(Supplied data Opens)
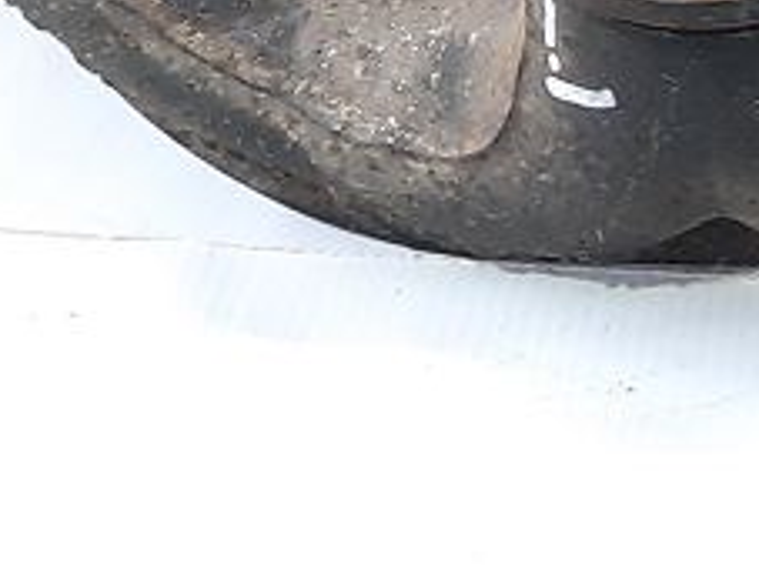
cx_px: 953
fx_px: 2893
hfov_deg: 14.4
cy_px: -752
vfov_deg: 10.0
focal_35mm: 132
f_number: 2
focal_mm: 4.6
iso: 200
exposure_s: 1/50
(Supplied data Closes)
## What the exercise asks
Nothing but the lines from the one containing "fx_px: 2893" through the end of the entries belongs in the answer; repeat them exactly.

## Reply
fx_px: 2893
hfov_deg: 14.4
cy_px: -752
vfov_deg: 10.0
focal_35mm: 132
f_number: 2
focal_mm: 4.6
iso: 200
exposure_s: 1/50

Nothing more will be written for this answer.